New York City’s public services are being destroyed at the nation’s highest state and local burden as a share of income. And what do the city’s union leaders have to say to the rest of us? The resent the fact that they are not getting more, and we will be getting less unless they do get more.
Now I want Mayor Bloomberg and Governor Cuomo and all those evil parasites in the state legislature to ask themselves this question. Do those in the top 1 percent in general, and in the financial sector in particular, deserve all the extra pay they have been getting compared with everyone else over the past 20 years? Have they earned it, or just taken it? No, they have not earned it. New York’s tax base is now dependent on the overpaid, arrogant, entitled employees of a shrinking number of large financial companies that have ripped off both their customers and their investors for years and years, and have gotten government bailouts at the expense of the less well off. Does that remind you of anything? How about the big three in Detroit. What will happen to the New York City and New York State budgets if their pay is cut back to what they actually deserve? And isn’t it inevitable.
Note as well that the S&P 500 is still double its 1990 level after adjustment for inflation (or was last year, and is probably about the same now). But it isn’t worth it either. Not with a dividend yield of under 2 percent. What would happen to New York City’s pension funds if the S&P 500 were to fall back to what it is worth? In reality, that is irrelevant. Because since pension costs are ongoing, and ever rising, the city can’t sell off its stocks, net, to pay benefits. It has to pay benefits out of the income. So that 2 percent dividend is all the pension funds actually get. Meanwhile, those funds assume they will make an 8 percent return, which is a fraud.
The other 1 percent (or perhaps 4 percent) is taking more and more from us, in years spent not working on more favorable terms, and giving us less and less in return. What will they say about this after taxes are raised yet again? Tax the $millionaires again?
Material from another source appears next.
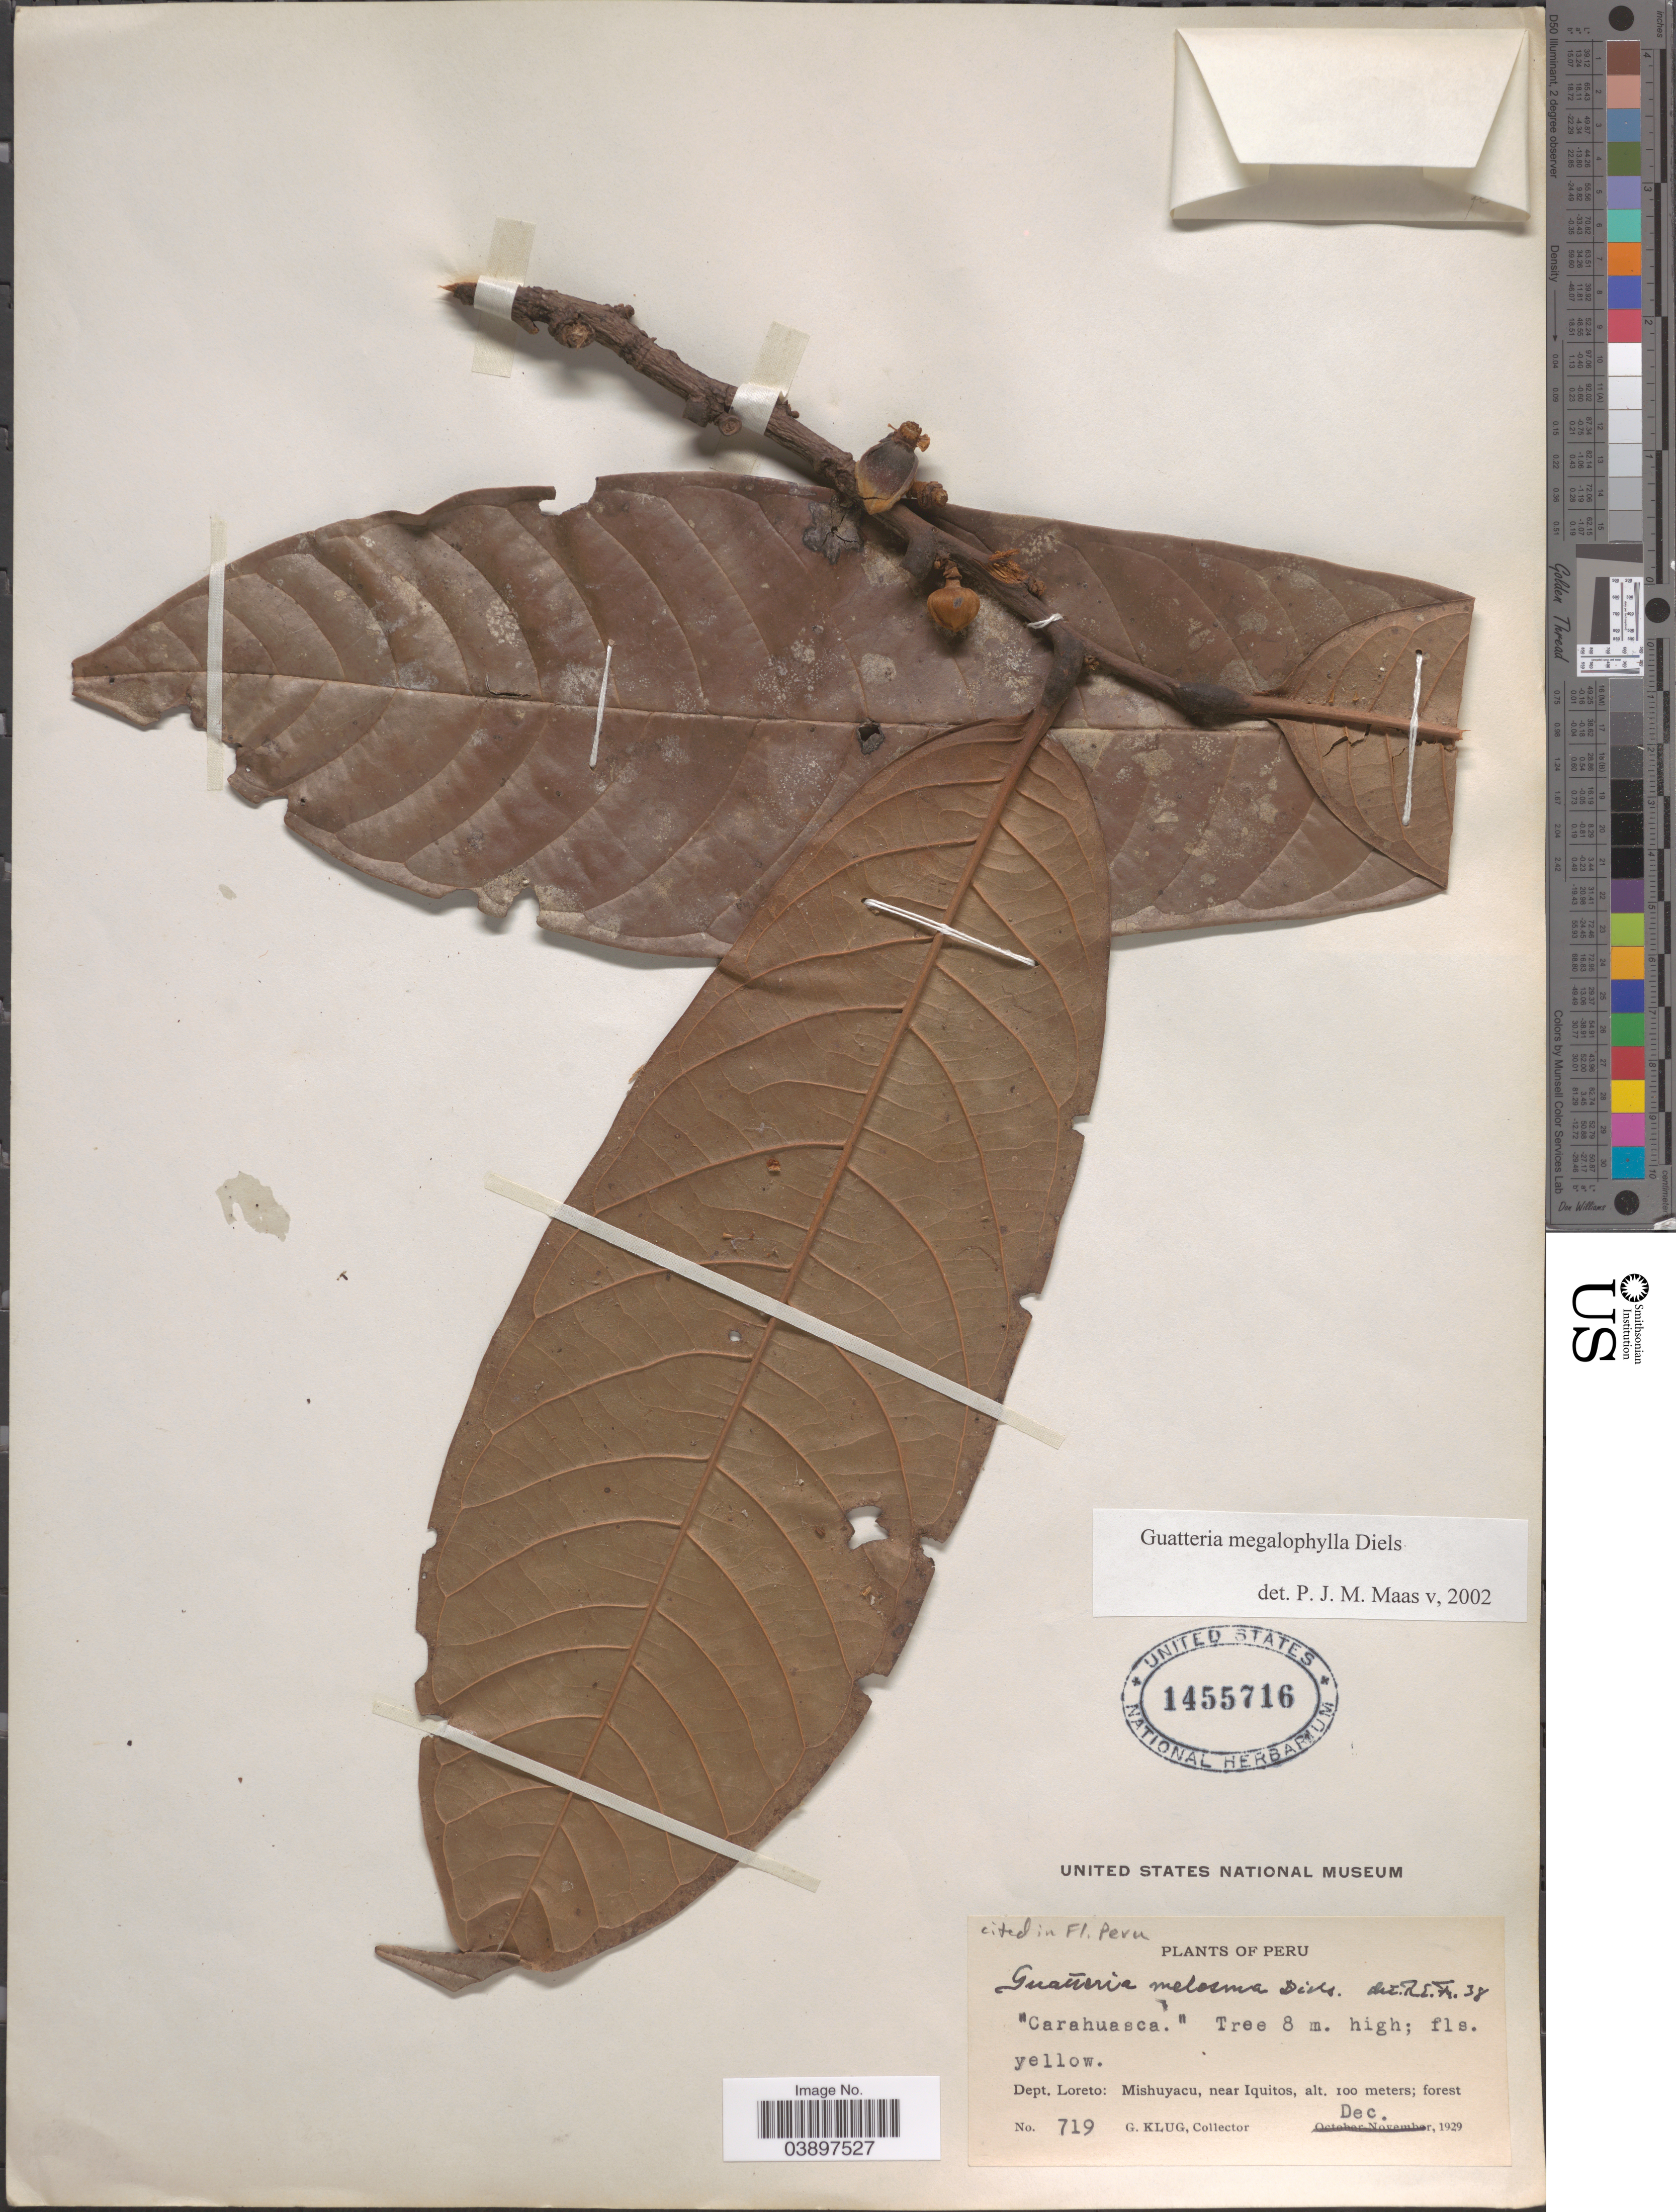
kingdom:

Much has been made about the declining middle class. The Executive Class has certainly contributed, but their business model of paying the serfs less but selling them more has just hit the wall, and is in ruins. Their wealth would be vanishing into thin air were it not being pumped up by increasingly broke governments. But even in the worst case, in terms of their personal standard of living, the “middle class” in this country would certainly be able to live the “middle class” lived in the 1950 and early 1960s, with better health care and better information technology. Small house or apartment. One car or none. Actually keeping the same clothes until they wear out. Using less energy. Etc.
But is something the middle class relied on, something that made the mass middle class possible, that will not be available in the future – decent public services in exchange for affordable taxes. Because taxes will be going to those who spend decades in “retirement” with no obligation to do anything for anyone else at all, because they have the political power to make other less well off people pay. (Or because they had it, and the deals they made with themselves are irrevocable).
The serfs need good public schools and public colleges and universities to move into and remain in the middle class. They rely on public parks, public libraries, public cultural events, public health, public sanitation, public streets and, in NYC, public transit. The Political Class has destroyed the future of these, I guess, because in its greed it just couldn’t help itself.